JOSE BRECHNER
“Hoy las naciones del mundo pueden dividirse en dos categorías,
aquellas en las que el gobierno teme a las personas, y aquellas en las
que las personas temen al gobierno”. –NN.
Barack Obama no sólo infunde temor en los norteamericanos y
latinoamericanos que pregonan la libertad, sino principalmente en los
israelís y los judíos conservadores norteamericanos.
Tradicionalmente los judíos norteamericanos simpatizaron con los
demócratas, 80 por ciento votaron por Obama. Desde la época de Franklin
D. Roosevelt el Partido Demócrata acogió a los judíos, que en su seno
se sintieron libres de los prejuicios europeos, y el partido se mostró
favorable con Israel. No obstante, George C. Marshall, Secretario de
Estado de Truman, propuso abandonar Israel a merced de los
misericordiosos estados árabes.
Opuestamente, el Partido Republicano era visto como enclave de
los WASP, aislacionista, y débil en su apoyo a Israel. Sin embargo,
fueron los republicanos quienes establecieron la libertad de culto, son
los que respaldan la enseñanza del “diseño inteligente” en los
colegios, coincidente con el pensamiento judeocristiano, y el GOP es
albergue de la mayoría de los cristianos sionistas.
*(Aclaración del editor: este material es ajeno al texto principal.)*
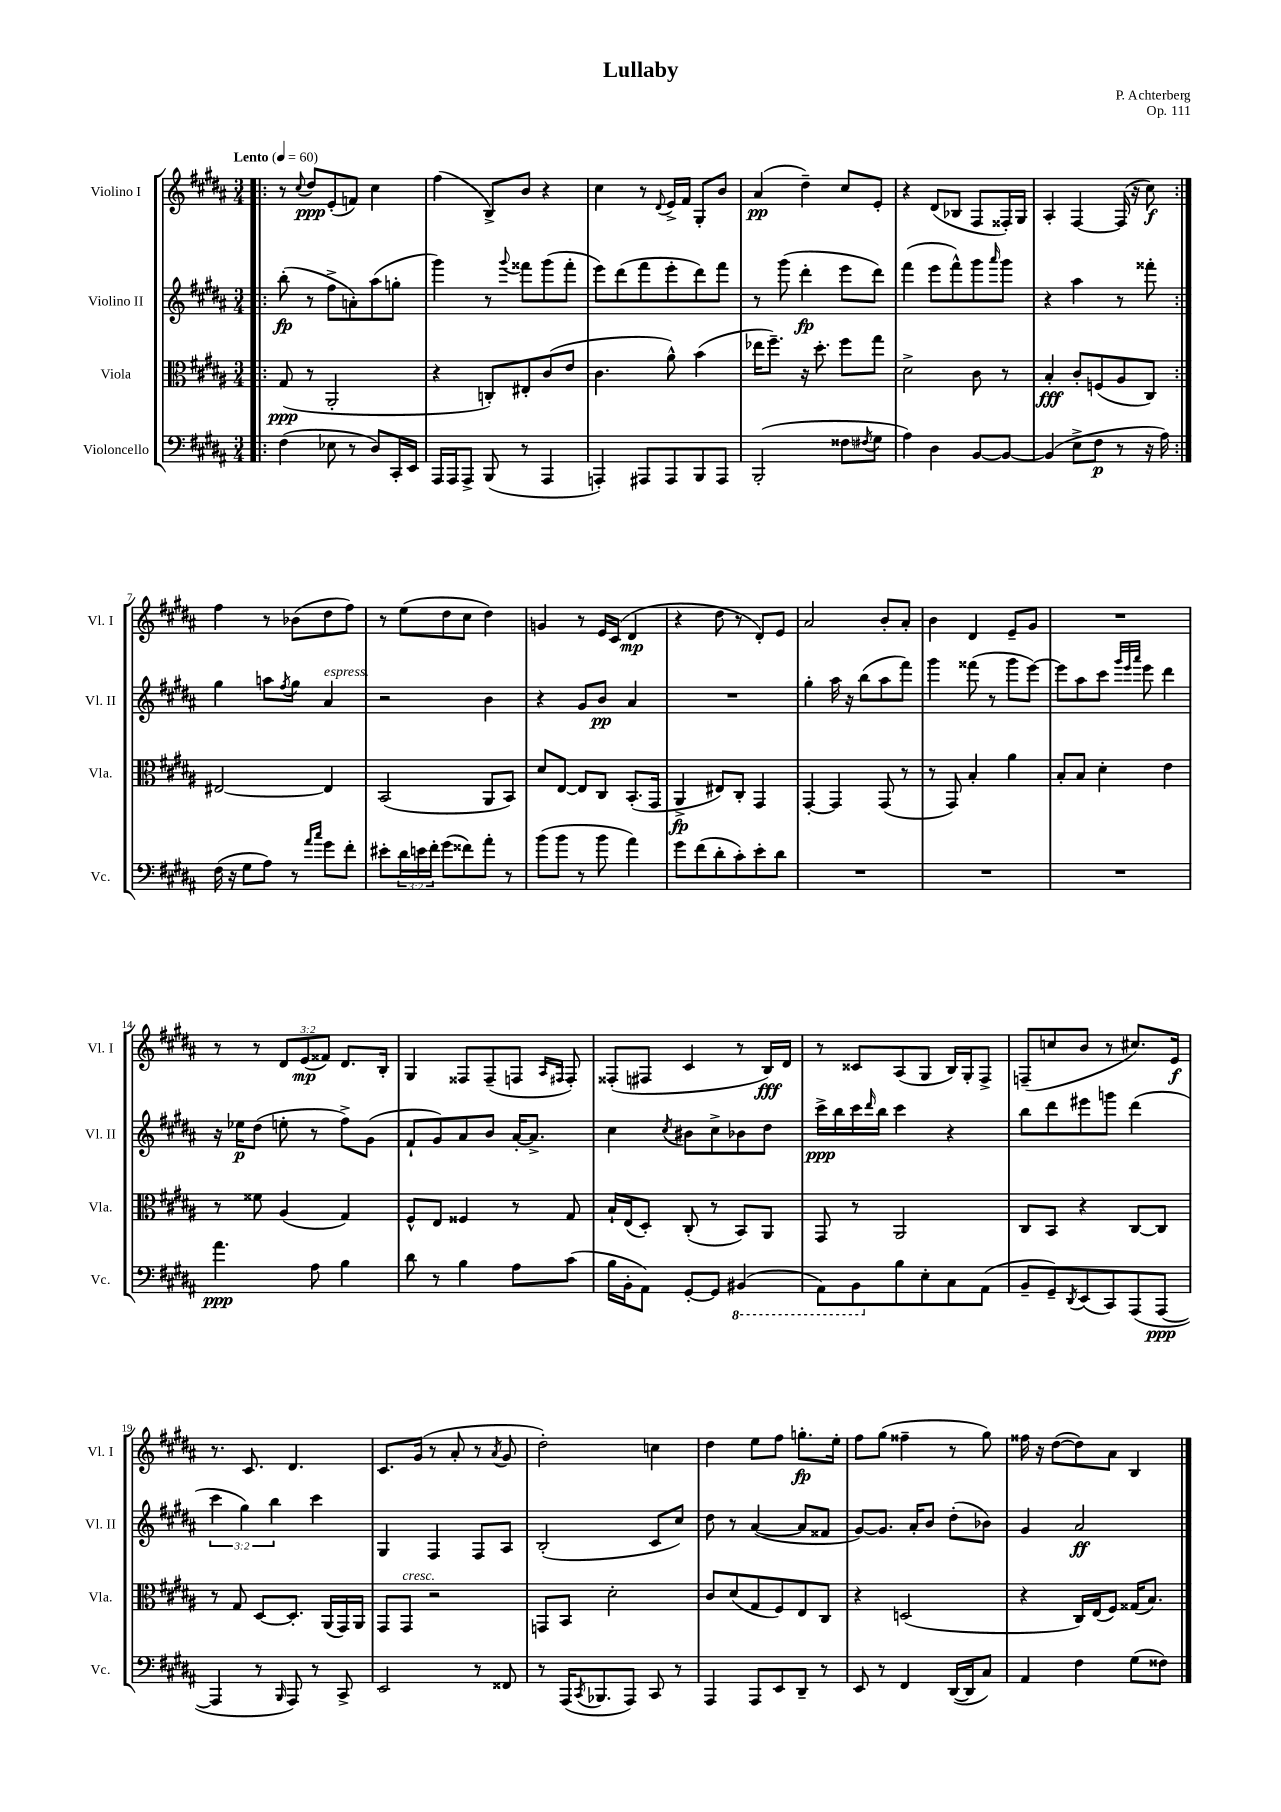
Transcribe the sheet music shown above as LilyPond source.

\header { title = "Lullaby" composer = "P. Achterberg" opus = "Op. 111" }
<<
\new StaffGroup <<
\new Staff = "s0" \with { instrumentName = "Violino I" shortInstrumentName = "Vl. I" } {
    \clef treble \key b \major \numericTimeSignature \time 3/4 \override Staff.TupletNumber.text = #tuplet-number::calc-fraction-text \tempo "Lento" 4 = 60
    \repeat volta 2 { \bar ".|:" r8 \appoggiatura { cis''8 } dis''8\ppp e'8-.( f'8) cis''4 |
    fis''4( b8->) b'8 r4 |
    cis''4 r8 \appoggiatura { dis'8 } e'16-> fis'16 gis8-. b'8 |
    ais'4\pp( dis''4--) cis''8 e'8-. |
    r4 dis'8( bes8 fis8 fisis16-.) gis16 |
    ais4-. fis4~ fis16( r16 cis''8\f) | }
    fis''4 r8 bes'8( dis''8 fis''8) |
    r8 e''8( dis''8 cis''8 dis''4) |
    g'4 r8 e'16 cis'16( dis'4\mp |
    r4 dis''8 r8 dis'8-.) e'8 |
    ais'2 b'8-. ais'8-. |
    b'4 dis'4 e'8-- gis'8 |
    R2. |
    r8 r8 \tuplet 3/2 { dis'8 e'8\mp( fisis'8) } dis'8. b16-. |
    gis4 fisis8 fisis8--( f8 \grace { ais16 fis16 } fis8-.) |
    fisis8-.( fis8 cis'4 r8 b16\fff) dis'16 |
    r8 cisis'8 ais8( gis8 b16) gis16-. fis8-> |
    f8--( c''8 b'8 r8 cis''8.) e'16\f |
    r8. cis'8. dis'4. |
    cis'8. gis'16( r8 ais'8-. r8 \acciaccatura { ais'8 } gis'8 |
    dis''2-.) c''4 |
    dis''4 e''8 fis''8 g''8.-.\fp e''16-. |
    fis''8 gis''8( fisis''4-- r8 gis''8) |
    fisis''16 r16 dis''8~( dis''8) ais'8 b4 \bar "|." |
}
\new Staff = "s1" \with { instrumentName = "Violino II" shortInstrumentName = "Vl. II" } {
    \clef treble \key b \major \numericTimeSignature \time 3/4 \override Staff.TupletNumber.text = #tuplet-number::calc-fraction-text
    \repeat volta 2 { \bar ".|:" b''8-.\fp( r8 fis''8-> a'8-.) ais''8( g''8-. |
    gis'''4) r8 \appoggiatura { gis'''8 } fisis'''8 gis'''8( fisis'''8-. |
    e'''8) dis'''8( fis'''8 e'''8-. dis'''8) fis'''8 |
    r8 gis'''8( dis'''4-.\fp e'''8 dis'''8) |
    fis'''4( e'''8 fis'''8-^) gis'''8 \grace { ais'''16 } gis'''8 |
    r4 ais''4 r8 fisis'''8-. | }
    gis''4 a''8 \acciaccatura { fis''8 } gis''8 ais'4^\markup { \italic "espress." } |
    r2 b'4 |
    r4 gis'8 b'8\pp ais'4 |
    R2. |
    gis''4-. ais''16 r16 b''8( ais''8 fis'''8) |
    gis'''4 fisis'''8( r8 gis'''8 e'''8~) |
    e'''8 ais''8 cis'''8 \grace { gis'''32 e'''32 ais'''32 } e'''8 dis'''4 |
    r16 ees''16\p dis''8( e''8-. r8 fis''8->) gis'8( |
    fis'8-! gis'8) ais'8 b'8 ais'16~-. ais'8.-> |
    cis''4 \acciaccatura { cis''8 } bis'8 cis''8-> bes'8 dis''8 |
    cis'''16->\ppp b''16 cis'''16 \grace { dis'''16 } b''16 cis'''4 r4 |
    b''8 dis'''8 eis'''8 g'''8 dis'''4( |
    \tuplet 3/2 { cis'''4 gis''4) b''4 } cis'''4 |
    gis4 fis4 fis8 ais8 |
    b2-.( cis'8 cis''8) |
    dis''8 r8 ais'4~( ais'8 fisis'8 |
    gis'8~) gis'8. ais'16-. b'8 dis''8-.( bes'8) |
    gis'4 ais'2\ff \bar "|." |
}
\new Staff = "s2" \with { instrumentName = "Viola" shortInstrumentName = "Vla." } {
    \clef alto \key b \major \numericTimeSignature \time 3/4
    \repeat volta 2 { \bar ".|:" gis8\ppp( r8 ais,2-. |
    r4 c8-.) eis8-. cis'8( e'8 |
    cis'4. ais'8-^) b'4( |
    ees''16 fis''8.--) r16 dis''8.-. fis''8 gis''8 |
    dis'2-> cis'8 r8 |
    b4-.\fff cis'8-. f8( ais8 cis8) | }
    eis2~ eis4 |
    b,2( ais,8 b,8) |
    dis'8 e8~ e8 cis8 b,8.-.( gis,16 |
    ais,4->\fp eis8) cis8-. gis,4 |
    gis,4~-. gis,4 gis,8( r8 |
    r8 gis,8) b4-. ais'4 |
    b8-. b8 dis'4-. e'4 |
    r8 fisis'8 ais4( gis4) |
    fis8-^ e8 fisis4 r8 gis8 |
    b16-! e16( dis8-.) cis8-.( r8 b,8) ais,8 |
    gis,8 r8 ais,2 |
    cis8 b,8 r4 cis8~ cis8 |
    r8 gis8 dis8~ dis8.-. ais,16( gis,16) ais,16 |
    gis,8 gis,8^\markup { \italic "cresc." } r2 |
    g,8 b,8 dis'2-. |
    cis'8 dis'8( gis8 fis8) e8 cis8 |
    r4 d2( |
    r4 cis16) e16( fis8) gisis16( b8.) \bar "|." |
}
\new Staff = "s3" \with { instrumentName = "Violoncello" shortInstrumentName = "Vc." } {
    \clef bass \key b \major \numericTimeSignature \time 3/4 \override Staff.TupletNumber.text = #tuplet-number::calc-fraction-text
    \repeat volta 2 { \bar ".|:" fis4( ees8 r8 dis8) cis,16-. e,16 |
    ais,,16 ais,,16 ais,,8-> b,,8( r8 ais,,4 |
    a,,4-.) ais,,8 ais,,8 b,,8 ais,,8 |
    b,,2-.( fisis8 \acciaccatura { fis8 } gis8 |
    ais4) dis4 b,8~ b,8~ |
    b,4( e8-> fis8\p r8 r16 ais16) | }
    fis16( r16 gis8 ais8) r8 \grace { ais'16 cis''16 } gis'8 fis'8-. |
    eis'8-. \tuplet 3/2 { dis'16 e'16 fis'16-. } gis'8( fisis'8) ais'8-. r8 |
    b'8( b'8 r8 b'8 ais'4) |
    gis'8 fis'8( dis'8-. cis'8-.) e'8-. dis'8 |
    R2. |
    R2. |
    R2. |
    ais'4.\ppp ais8 b4 |
    dis'8 r8 b4 ais8 cis'8( |
    b16 b,16-. ais,8) gis,8~-. gis,8 \ottava #-1 bis,,4( |
    ais,,8) b,,8 \ottava #0 b8 e8-. cis8 ais,8( |
    b,8-- gis,8--) \acciaccatura { dis,8 } e,8( cis,8) ais,,8( ais,,8~\ppp |
    ais,,4 r8 \grace { b,,16 } ais,,8) r8 cis,8-> |
    e,2 r8 fisis,8 |
    r8 ais,,16( \acciaccatura { cis,8 } bes,,8. ais,,8) cis,8 r8 |
    ais,,4 ais,,8 e,8 dis,8-- r8 |
    e,8 r8 fis,4 dis,16~( dis,16 cis8) |
    ais,4 fis4 gis8( fisis8) \bar "|." |
}
>>
>>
Los demócratas son antisemitas en sus actos, aunque lo niegan en
sus intenciones. El concepto de que el Partido Demócrata es bueno para
los judíos y el Republicano no, es anacrónico y equivocado. El Partido
Demócrata tuvo en sus filas a activos antisemitas como Henry Ford que
fue candidato al Senado, cargo que fue invitado a ocupar por el
presidente progresista Woodrow Wilson.
El 90 por ciento de los negros norteamericanos son demócratas,
conforman la mayoría islámica, y son declaradamente antisemitas. Entre
sus figuras relevantes están: Rev. Louis Farrakhan, Jefe de la Nación
del Islam, apodado el Hitler Negro; Rev. Al Sharpton, candidato a la
presidencia, que se quejó de “los mercaderes de diamantes en Crown
Heights”; Rev. Jesse Jackson que llamó Hymies a los judíos y Hymietown
a New York (Hymie es un término derogatorio de judío, sin traducción);
Rev. Jeremiah Wright Jr., el pastor y mentor de Obama por 20 años, que
hizo una cena de gala para honrar a Farrakhan. Lo último que dijo fue,
que Obama está controlado por el voto judío.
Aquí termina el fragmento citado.